### TEXTE ÉTUDIÉ
========================================================================
Comment expliquez-vous ce comportement de trahison de vos députés provinciaux quand on sait que l’UDPS a combattu pendant 37 ans pour l’avènement de la démocratie et de l’Etat de droit. Etre trempé aujourd’hui dans les actes de corruption, n’est-ce pas cracher sur la mémoire du peuple et de feu Etienne Tshisekedi?

Je considère ça comme un incident de parcours. Ceux qui ont basculé dans cette facilité n’avaient pas encore compris les conséquences de leurs actes. Aujourd’hui, chacun de nous, trempé dans la corruption, est entrain de regretter  de l’avoir fait. C’est une évidence, il y a de carrières politiques qui sont mise en jeu. Cette façon d’agir et de viser les intérêts personnels, a porté un préjudice énorme au grand parti. A l’UDPS, nous incarnons des valeurs républicaines, l’espoir de tout un peuple. Les gens nous ont votés puisqu’ils ont pensé que nous pouvons changer des choses. Lorsque nous tombons aussi dans les antivaleurs comme ça, ce n’est pas toute l’UDPS qui est trempée mais quelques individus. Dans l’avenir, cet incident va servir d’exemple non seulement aux membres de l’UDPS mais à la classe politique congolaise dans son ensemble.
========================================================================
### DONNÉES RECUEILLIES

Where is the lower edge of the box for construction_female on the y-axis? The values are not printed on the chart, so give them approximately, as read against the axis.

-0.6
========================================================================
### CONSIGNE
Citez intégralement le passage sur la corruption des députés provinciaux de l'UDPS, sans en changer un seul mot.

### RÉPONSE ATTENDUE
Comment expliquez-vous ce comportement de trahison de vos députés provinciaux quand on sait que l’UDPS a combattu pendant 37 ans pour l’avènement de la démocratie et de l’Etat de droit. Etre trempé aujourd’hui dans les actes de corruption, n’est-ce pas cracher sur la mémoire du peuple et de feu Etienne Tshisekedi?

Je considère ça comme un incident de parcours. Ceux qui ont basculé dans cette facilité n’avaient pas encore compris les conséquences de leurs actes. Aujourd’hui, chacun de nous, trempé dans la corruption, est entrain de regretter  de l’avoir fait. C’est une évidence, il y a de carrières politiques qui sont mise en jeu. Cette façon d’agir et de viser les intérêts personnels, a porté un préjudice énorme au grand parti. A l’UDPS, nous incarnons des valeurs républicaines, l’espoir de tout un peuple. Les gens nous ont votés puisqu’ils ont pensé que nous pouvons changer des choses. Lorsque nous tombons aussi dans les antivaleurs comme ça, ce n’est pas toute l’UDPS qui est trempée mais quelques individus. Dans l’avenir, cet incident va servir d’exemple non seulement aux membres de l’UDPS mais à la classe politique congolaise dans son ensemble.